Was steckt dahinter? Eine französische Frau behauptet, am 2. Oktober in einer Suite im Londoner Sanderson Hotel sexuell missbraucht worden zu sein. Sie erklärt gegenüber der Polizei, dass sie und eine Freundin Ronaldo in der angesagten Diskothek Movida in der Nähe des Oxford Circus kennengelernt hätten.

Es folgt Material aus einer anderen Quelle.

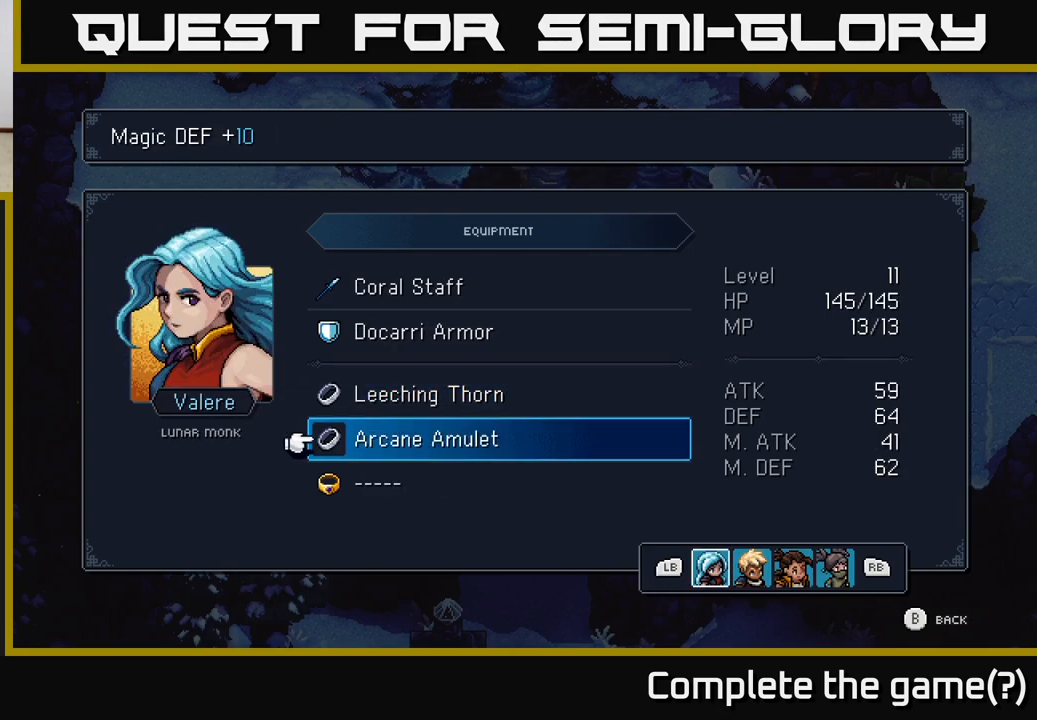
{"buttons": [], "left_stick": "center", "right_stick": "center", "events": []}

Cristiano befand sich in der Hauptstadt, weil er am Nachmittag ein Spiel in der Premier League gegen Fulham absolviert hatte. United gewann 3:2. Vom Movida waren Ronaldo, ein Freund und die beiden Mädchen noch in die Long Bar des im West End gelegenen Sanderson Hotel weitergezogen. Dort hatten sie sich zwei Stunden lang unterhalten und etwas getrunken, um dann auf die Suite hinaufzugehen. Und dort soll nach Angaben der Mädchen auch die Vergewaltigung stattgefunden haben. Um fünf Uhr morgens verlassen die beiden das Hotel und begeben sich in ein Krankenhaus. Am Montag erstatten beide auf der Polizeiwache West End Central Anzeige. Nachdem man sie befragt und untersucht hat, beginnt die Polizei, die Aussagen der Damen äußerst ernst zu nehmen.

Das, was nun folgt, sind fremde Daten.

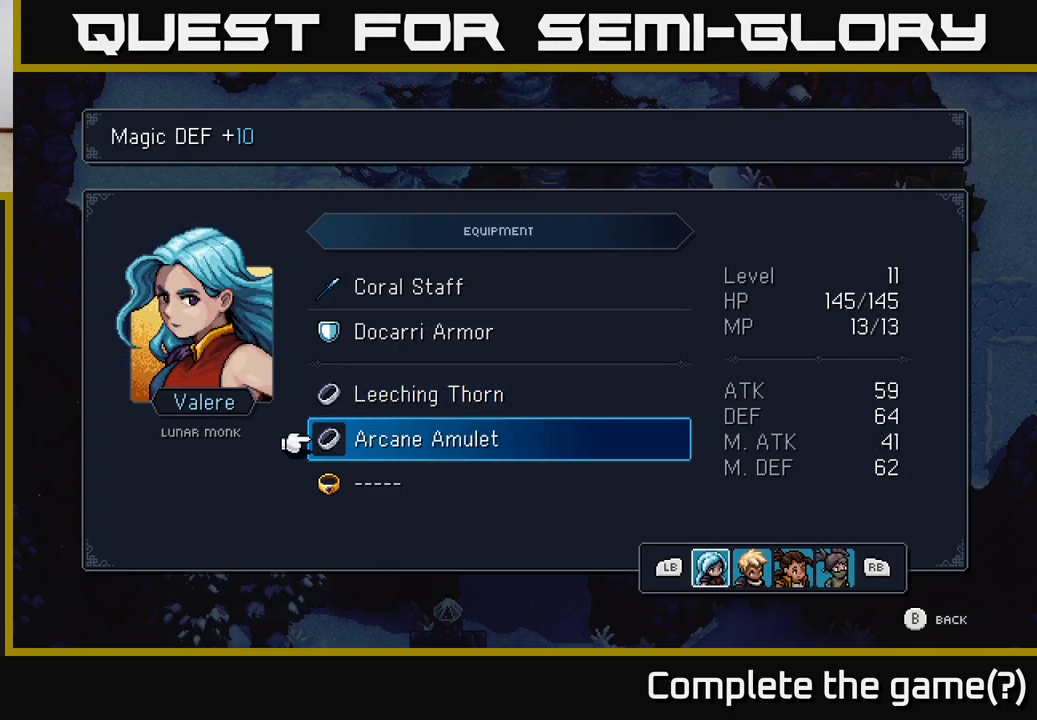
{"buttons": [], "left_stick": "center", "right_stick": "center", "events": []}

Am 19. Oktober erscheint Cristiano Ronaldo in Begleitung des Anwalts von Manchester United auf der Polizeiwache West Didsbury in London. Er hatte zuvor eine Vorladung der Polizei erhalten im Zusammenhang mit einer Ermittlung, die auf Berichten über einen schweren sexuellen Missbrauch in einem Hotel im Zentrum Londons basiert. Das „Sapphire Command“, also die „Abteilung Saphir“ von Scotland Yard, die sich in erster Linie mit Vergewaltigung und sexueller Gewalt befasst, befragt darüber hinaus auch einen 30-jährigen Mann, der später jedoch wieder gehen darf. Ronaldo aber bleibt auf der Polizeiwache. Man nimmt seine Fingerabdrücke und eine Speichelprobe, und man verhört ihn. Er bestreitet kategorisch jeglichen Vorwurf des sexuellen Missbrauchs und wird nach knapp neun Stunden wieder entlassen.

Bei der Polizei überlegt man, ob man die Ermittlungsergebnisse der Staatsanwaltschaft übergeben soll, damit diese über eine Anklage gegen den Spieler entscheiden kann. „Momentan gibt es von uns keinen Kommentar“, sagt Phil Townsend, Mediendirektor von Manchester United. Reden tut nur einer, nämlich Co-Trainer Carlos Queiroz. In einem Telefoninterview mit dem öffentlich-rechtlichen Sender Rádio e Televisão de Portugal dementiert er, dass Cristiano verhaftet worden wäre. Er sagt, dass Ronaldo freiwillig auf die Polizeiwache gekommen sei, in Absprache mit Vertretern der Polizei und des Vereins.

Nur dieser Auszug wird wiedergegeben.